5.3 The proviso to Section 44AF makes it clear that 'where the assessee is a firm, the salary and interest paid to its partners shall be deducted from the income computed under Sub-section (1) subject to the conditions and limits specified in clause (b) of Section 40(6)'. There is, therefore, no dispute with regard to the fact that even where the income is determined under Section 44AF, deduction towards salary and interest paid to partners has to be allowed. However, the dispute is with regard to 'the conditions and limits specified in Clause (b) of Section 40'. Therefore, the provisions of clause (b) of Section 40, to the extent relevant for adjudication purpose may be extracted hereunder- (v) any payment of remuneration to any partner who is a working partner, which is authorized by, and is in accordance with, the terms of the partnership deed and relates to any period falling after the date of such partnership deed insofar as the amount of such payment to all the partners during the previous year exceeds the aggregate amount computed as hereunder: (a) on the first Rs. 75,000 of the book profit, or in case of a loss- Rs. 50,000 or at the rate of 90 per cent, of the book profit, whichever is more; 5.4 The dispute before us relates to interpretation of the term 'book profit' in Clause (a) of Section 40(b)(v)(2) above. According to the assessee, having, returned the income in terms of Section 44AF, it is the 5 per cent of the turnover which is returned, which should be taken as 'book profit' for purposes of computing the allowable amount under Section 40(b). On the other hand, as per the revenue, it is the profit as per the books of account, i.e., Profit & Loss Account, that has to be taken into account.

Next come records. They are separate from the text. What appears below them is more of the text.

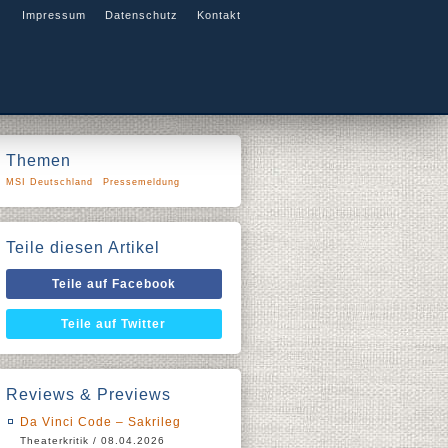
Impressum
Datenschutz
Kontakt
Themen
MSI Deutschland
Pressemeldung
Teile diesen Artikel
Teile auf Facebook
Teile auf Twitter
Reviews & Previews
Da Vinci Code – Sakrileg
Theaterkritik / 08.04.2026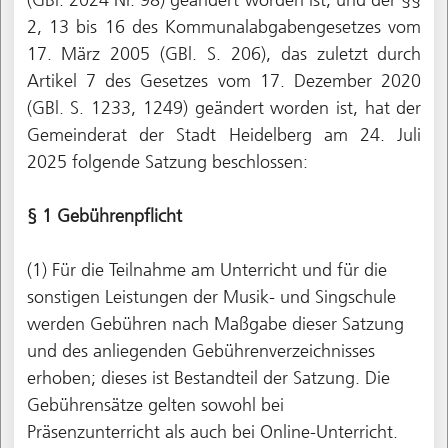
2, 13 bis 16 des Kommunalabgabengesetzes vom
17. März 2005 (GBl. S. 206), das zuletzt durch
Artikel 7 des Gesetzes vom 17. Dezember 2020
(GBl. S. 1233, 1249) geändert worden ist, hat der
Gemeinderat der Stadt Heidelberg am 24. Juli
2025 folgende Satzung beschlossen:
§ 1 Gebührenpflicht
(1) Für die Teilnahme am Unterricht und für die
sonstigen Leistungen der Musik- und Singschule
werden Gebühren nach Maßgabe dieser Satzung
und des anliegenden Gebührenverzeichnisses
erhoben; dieses ist Bestandteil der Satzung. Die
Gebührensätze gelten sowohl bei
Präsenzunterricht als auch bei Online-Unterricht.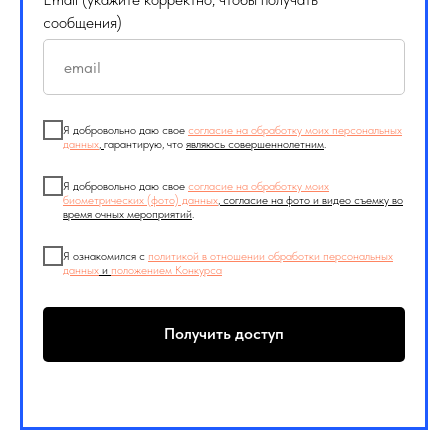
сообщения)
Я добровольно даю свое
согласие на обработку моих персональных
данных
,
гарантирую, что
являюсь совершеннолетним
.
Я добровольно даю свое
согласие на обработку моих
биометрических (фото) данных
, согласие на фото и видео съемку во
время очных мероприятий
.
Я ознакомился с
политикой в отношении обработки персональных
данных
и
положением Конкурса
Получить доступ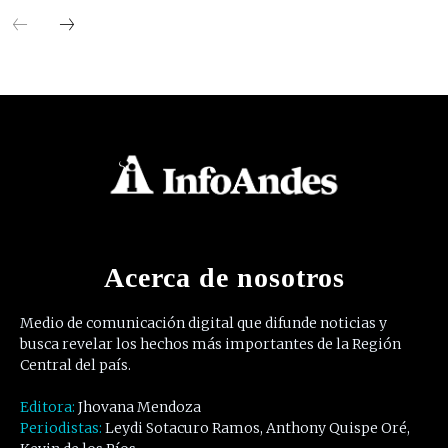
Acerca de nosotros
Medio de comunicación digital que difunde noticias y
busca revelar los hechos más importantes de la Región
Central del país.
Editora:
Jhovana Mendoza
Periodistas:
Leydi Sotacuro Ramos, Anthony Quispe Oré,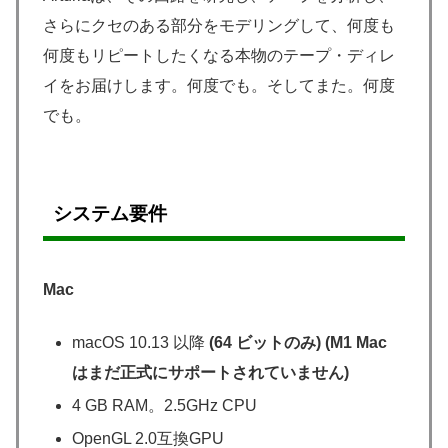
さらにクセのある部分をモデリングして、何度も
何度もリピートしたくなる本物のテープ・ディレ
イをお届けします。何度でも。そしてまた。何度
でも。
システム要件
Mac
macOS 10.13 以降
(64 ビットのみ) (M1 Mac
はまだ正式にサポートされていません)
4 GB RAM。2.5GHz CPU
OpenGL 2.0互換GPU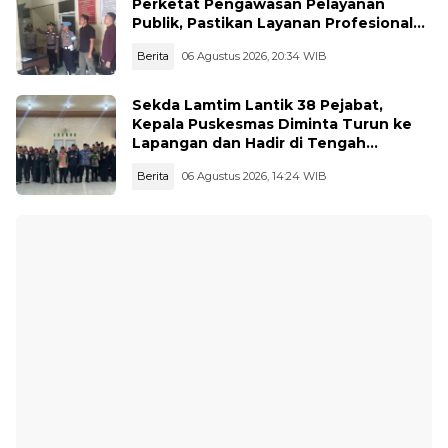
Perketat Pengawasan Pelayanan
Publik, Pastikan Layanan Profesional
dan Bebas Penyimpangan
Berita
06 Agustus 2026, 20:34 WIB
Sekda Lamtim Lantik 38 Pejabat,
Kepala Puskesmas Diminta Turun ke
Lapangan dan Hadir di Tengah
Masyarakat
Berita
06 Agustus 2026, 14:24 WIB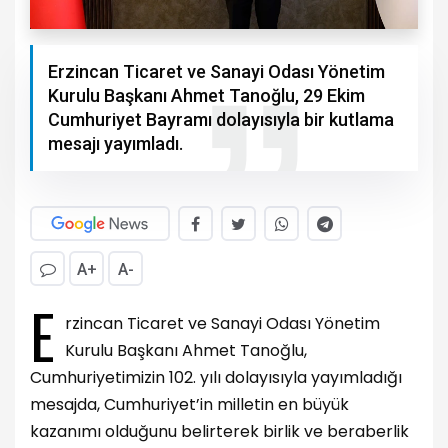
Erzincan Ticaret ve Sanayi Odası Yönetim
Kurulu Başkanı Ahmet Tanoğlu, 29 Ekim
Cumhuriyet Bayramı dolayısıyla bir kutlama
mesajı yayımladı.
A+
A-
E
rzincan Ticaret ve Sanayi Odası Yönetim
Kurulu Başkanı Ahmet Tanoğlu,
Cumhuriyetimizin 102. yılı dolayısıyla yayımladığı
mesajda, Cumhuriyet’in milletin en büyük
kazanımı olduğunu belirterek birlik ve beraberlik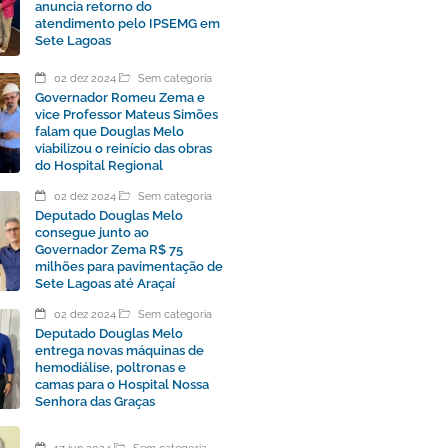
anuncia retorno do
atendimento pelo IPSEMG em
Sete Lagoas
02 dez 2024
Sem categoria
Governador Romeu Zema e
vice Professor Mateus Simões
falam que Douglas Melo
viabilizou o reinício das obras
do Hospital Regional
02 dez 2024
Sem categoria
Deputado Douglas Melo
consegue junto ao
Governador Zema R$ 75
milhões para pavimentação de
Sete Lagoas até Araçaí
02 dez 2024
Sem categoria
Deputado Douglas Melo
entrega novas máquinas de
hemodiálise, poltronas e
camas para o Hospital Nossa
Senhora das Graças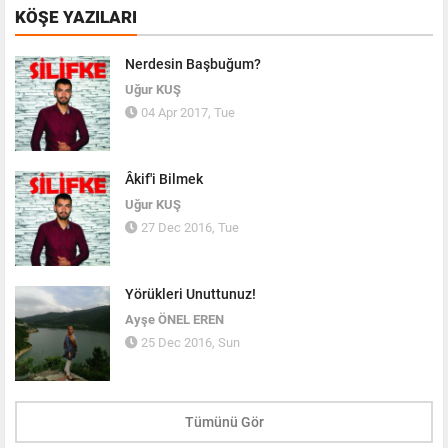
KÖŞE YAZILARI
Nerdesin Başbuğum?
Uğur KUŞ
04 Apr 2017, Tue
Âkif'i Bilmek
Uğur KUŞ
27 Dec 2016, Tue
Yörükleri Unuttunuz!
Ayşe ÖNEL EREN
25 Dec 2016, Sun
Tümünü Gör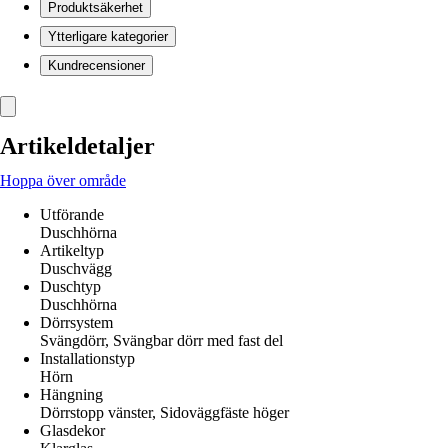
Produktsäkerhet
Ytterligare kategorier
Kundrecensioner
Artikeldetaljer
Hoppa över område
Utförande
Duschhörna
Artikeltyp
Duschvägg
Duschtyp
Duschhörna
Dörrsystem
Svängdörr, Svängbar dörr med fast del
Installationstyp
Hörn
Hängning
Dörrstopp vänster, Sidoväggfäste höger
Glasdekor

5.5 The proviso to Section 44AF made the income determined under Sub-section (1) of that section which provided for a deduction towards salary and interest paid to partners, subject to the conditions and limits specified under Section 40. So, for computing the deduction allowable from the income determined under Section 44AF, what is material is 'the conditions and limits specified in Clause (b) of Section 40'. When the proviso to Section 44AF subjects itself to 'conditions and limits specified in Clause (b) of Section 40', there is no basis for the assessee to argue that the term 'book profit' in Sub-clause 2(a) of Section 40(b)(v), in the cases where determination of income is done under Section 44AF, is to such income determined at 5 per cent of the turnover, and not the Book Profit as per the Profit & Loss Account. Further, the income determined as a percentage of turnover in terms of Section 44AF, in the cases of small traders covered by such section, is only a notional figure of income for assessment, and its scope cannot extend to the computation of allowable deduction under Section 40(b) towards partners' remuneration against such income, especially when the proviso to Section 44AF quantified the deduction allowable against such income, as subject to conditions and limits prescribed in Section 40(b) without any qualification. For these and other reasons discussed in the order of the CIT(A) impugned herein, I do not find merit in the contentions of the assessee, which are, therefore, rejected. The order of the CIT(A) impugned herein, is upheld accordingly.